- [What you are asked to do]: An unchanged copy of each entry below is needed; keep the pictures out of it.

- [Supplied material]:

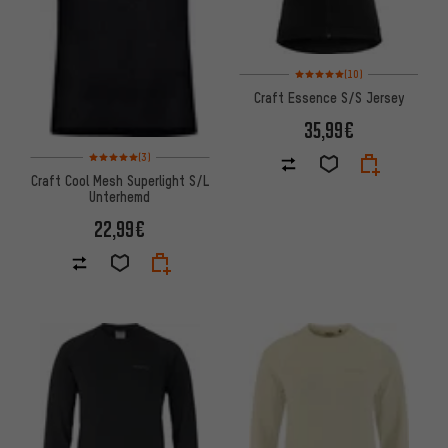
Bewertungen: 5 von 5 basiere
(10)
Craft Essence S/S Jersey
35,99€
Bewertungen: 5 von 5 basierend auf 3 Bewertungen
(3)
Craft Cool Mesh Superlight S/L
Unterhemd
22,99€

- [The answer]:
Bewertungen: 5 von 5 basiere
(10)
Craft Essence S/S Jersey
35,99€
Bewertungen: 5 von 5 basierend auf 3 Bewertungen
(3)
Craft Cool Mesh Superlight S/L
Unterhemd
22,99€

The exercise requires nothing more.